평가 테스트 데이터 세트는 각 기본 제공 평가기의 요구 사항에 따라 다음 요소를 포함할 수 있습니다.

쿼리: 생성 AI 애플리케이션으로 전송된 쿼리입니다.
응답: 생성 AI 애플리케이션에서 생성된 쿼리에 대한 응답입니다.
컨텍스트: 생성된 응답의 기반이 되는 원본입니다. 즉, 기초 문서입니다.
근거 진실: 사용자 또는 사람이 실제 답변으로 생성한 응답입니다.

각 평가기에 필요한 사항을 확인하려면 평가기를 참조하세요.

텍스트에 대한 대화 지원

텍스트를 위한 대화를 지원하는 평가자에게는 conversation를 입력으로 제공할 수 있습니다. 이 입력에는 messages, content, role 그리고 선택적으로 context를 포함하는 목록이 담긴 Python 사전이 포함되어 있습니다.

Python에서 다음 2턴 대화를 참조하세요.

conversation = {
        "messages": [
        {
            "content": "Which tent is the most waterproof?", 
            "role": "user"
        },
        {
            "content": "The Alpine Explorer Tent is the most waterproof",
            "role": "assistant", 
            "context": "From the our product list the alpine explorer tent is the most waterproof. The Adventure Dining Table has higher weight."
        },
        {
            "content": "How much does it cost?",
            "role": "user"
        },
        {
            "content": "The Alpine Explorer Tent is $120.",
            "role": "assistant",
            "context": None
        }
        ]
}

로컬 평가를 사용하여 일괄 처리를 실행하거나 데이터 세트를 업로드하여 클라우드 평가를 실행하려면 데이터 세트를 JSONL 형식으로 나타내야 합니다. 이전 대화는 다음 예제와 같이 JSONL 파일의 데이터 세트 줄과 동일합니다.

{"conversation":
    {
        "messages": [
        {
            "content": "Which tent is the most waterproof?", 
            "role": "user"
        },
        {
            "content": "The Alpine Explorer Tent is the most waterproof",
            "role": "assistant", 
            "context": "From the our product list the alpine explorer tent is the most waterproof. The Adventure Dining Table has higher weight."
        },
        {
            "content": "How much does it cost?",
            "role": "user"
        },
        {
            "content": "The Alpine Explorer Tent is $120.",
            "role": "assistant",
            "context": null
        }
        ]
    }
}

평가자는 대화의 첫 번째 턴이 쿼리-응답 형식에서 query에서 유효한 user, context에서 assistant, response에서 assistant를 제공한다는 것을 알고 있습니다. 대화는 턴별로 평가되고, 결과는 모든 턴에 대해 집계되어 대화 점수가 매겨집니다.

비고

두 번째 턴에서 context가 null이거나 키가 누락된 경우에도 평가자는 오류로 실패하는 대신 턴을 빈 문자열로 해석하므로 오해의 소지가 있는 결과가 발생할 수 있습니다.

데이터 요구 사항을 준수하기 위해 평가 데이터의 유효성을 검사하는 것이 좋습니다.

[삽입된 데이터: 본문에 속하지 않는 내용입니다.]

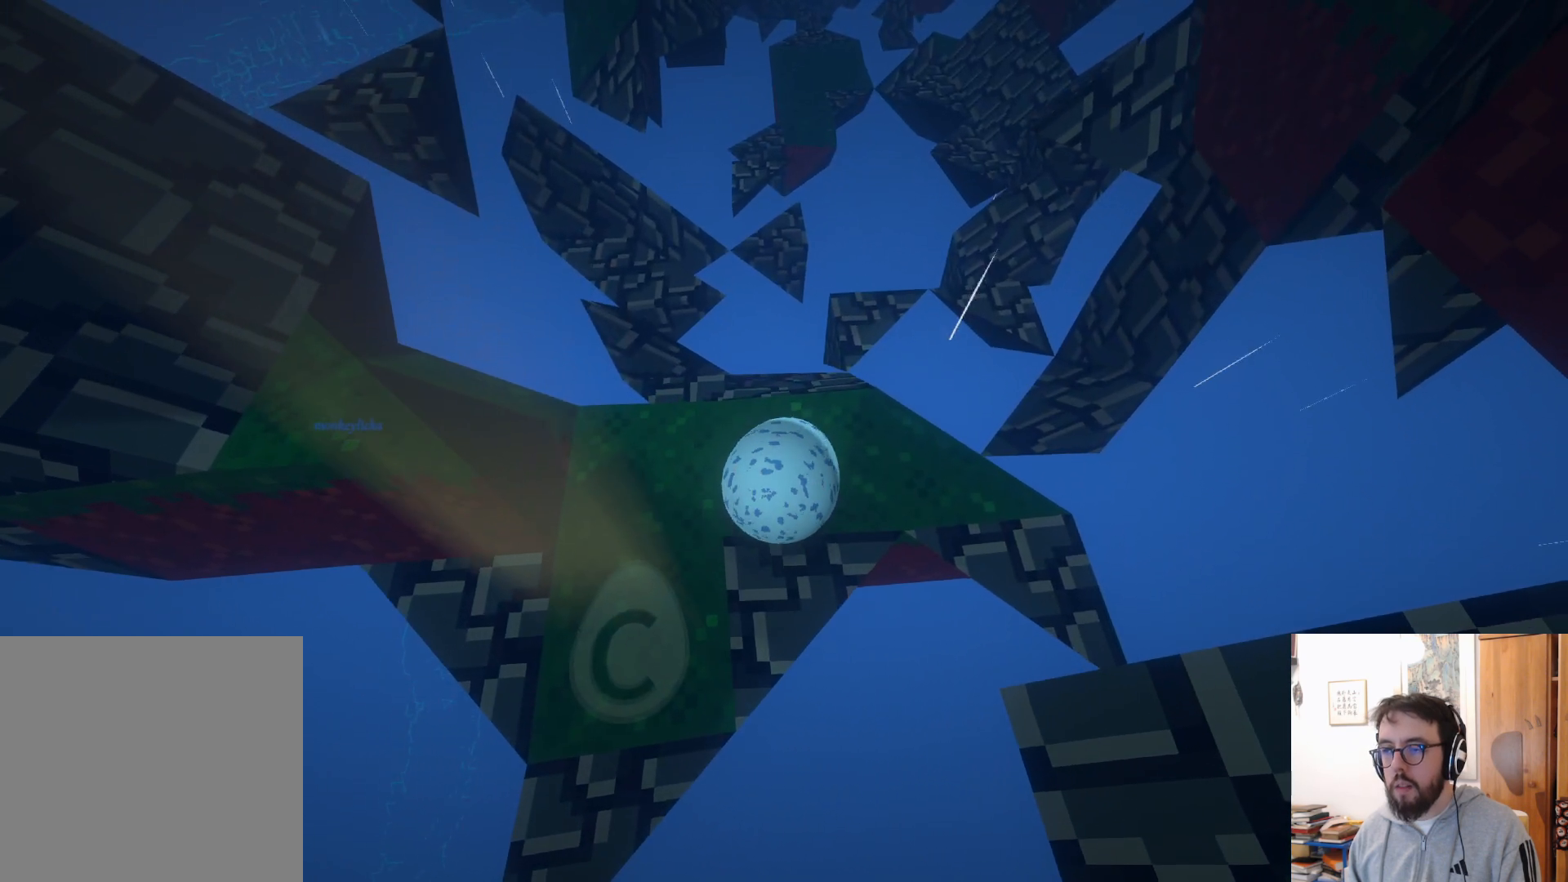
{"buttons": [], "left_stick": "up-left", "right_stick": "center", "events": [[17, "left_stick", "up-right"], [50, "right_stick", "center"], [317, "left_stick", "up"], [433, "left_stick", "up-left"]]}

대화 모드의 경우 GroundednessEvaluator에 대한 예는 다음과 같습니다.

# Conversation mode:
import json
import os
from azure.ai.evaluation import GroundednessEvaluator, AzureOpenAIModelConfiguration

model_config = AzureOpenAIModelConfiguration(
    azure_endpoint=os.environ.get("AZURE_ENDPOINT"),
    api_key=os.environ.get("AZURE_API_KEY"),
    azure_deployment=os.environ.get("AZURE_DEPLOYMENT_NAME"),
    api_version=os.environ.get("AZURE_API_VERSION"),
)

# Initialize the Groundedness evaluator:
groundedness_eval = GroundednessEvaluator(model_config)

conversation = {
    "messages": [
        { "content": "Which tent is the most waterproof?", "role": "user" },
        { "content": "The Alpine Explorer Tent is the most waterproof", "role": "assistant", "context": "From the our product list the alpine explorer tent is the most waterproof. The Adventure Dining Table has higher weight." },
        { "content": "How much does it cost?", "role": "user" },
        { "content": "$120.", "role": "assistant", "context": "The Alpine Explorer Tent is $120."}
    ]
}

# Alternatively, you can load the same content from a JSONL file.
groundedness_conv_score = groundedness_eval(conversation=conversation)
print(json.dumps(groundedness_conv_score, indent=4))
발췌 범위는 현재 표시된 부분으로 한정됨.